*Exercise directions*.
From the entries below, reproduce exactly the line containing "and why now.", the line containing "Nov 30, 2023", and every line in between, with nothing added.

Page-level text extractions
###
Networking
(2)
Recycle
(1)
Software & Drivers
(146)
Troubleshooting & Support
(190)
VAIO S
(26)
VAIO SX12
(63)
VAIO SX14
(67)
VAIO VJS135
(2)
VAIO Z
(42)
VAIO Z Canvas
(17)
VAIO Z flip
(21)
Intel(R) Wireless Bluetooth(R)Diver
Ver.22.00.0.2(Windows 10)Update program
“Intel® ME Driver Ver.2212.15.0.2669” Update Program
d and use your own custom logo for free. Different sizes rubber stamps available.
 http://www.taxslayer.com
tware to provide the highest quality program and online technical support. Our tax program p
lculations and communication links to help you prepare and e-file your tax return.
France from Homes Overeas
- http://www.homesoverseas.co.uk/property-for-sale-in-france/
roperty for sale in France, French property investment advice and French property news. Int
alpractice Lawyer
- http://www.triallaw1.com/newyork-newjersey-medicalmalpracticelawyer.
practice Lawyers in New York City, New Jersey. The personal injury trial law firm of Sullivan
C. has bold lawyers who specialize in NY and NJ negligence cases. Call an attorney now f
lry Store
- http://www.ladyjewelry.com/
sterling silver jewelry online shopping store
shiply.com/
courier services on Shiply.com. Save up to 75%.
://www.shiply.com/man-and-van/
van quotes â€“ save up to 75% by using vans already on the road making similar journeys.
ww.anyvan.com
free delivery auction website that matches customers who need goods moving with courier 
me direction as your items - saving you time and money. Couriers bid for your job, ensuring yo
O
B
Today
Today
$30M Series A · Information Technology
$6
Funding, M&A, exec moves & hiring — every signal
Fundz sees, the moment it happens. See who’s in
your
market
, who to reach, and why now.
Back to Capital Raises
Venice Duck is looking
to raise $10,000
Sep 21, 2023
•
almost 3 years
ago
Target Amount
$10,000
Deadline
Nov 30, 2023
###
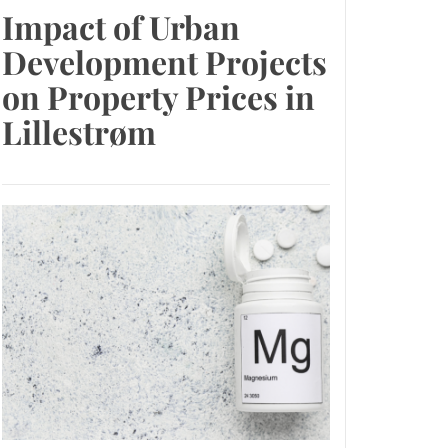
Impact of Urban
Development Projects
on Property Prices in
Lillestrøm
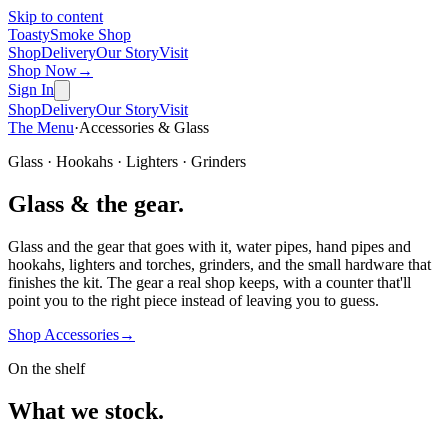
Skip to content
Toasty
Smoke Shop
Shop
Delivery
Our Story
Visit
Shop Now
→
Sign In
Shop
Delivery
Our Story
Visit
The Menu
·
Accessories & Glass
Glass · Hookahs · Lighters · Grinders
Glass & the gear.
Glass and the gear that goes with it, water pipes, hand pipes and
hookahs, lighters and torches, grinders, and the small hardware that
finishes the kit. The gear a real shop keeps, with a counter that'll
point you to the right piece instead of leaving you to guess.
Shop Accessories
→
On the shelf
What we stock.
###
*Response to this task*.
, who to reach, and why now.
Back to Capital Raises
Venice Duck is looking
to raise $10,000
Sep 21, 2023
•
almost 3 years
ago
Target Amount
$10,000
Deadline
Nov 30, 2023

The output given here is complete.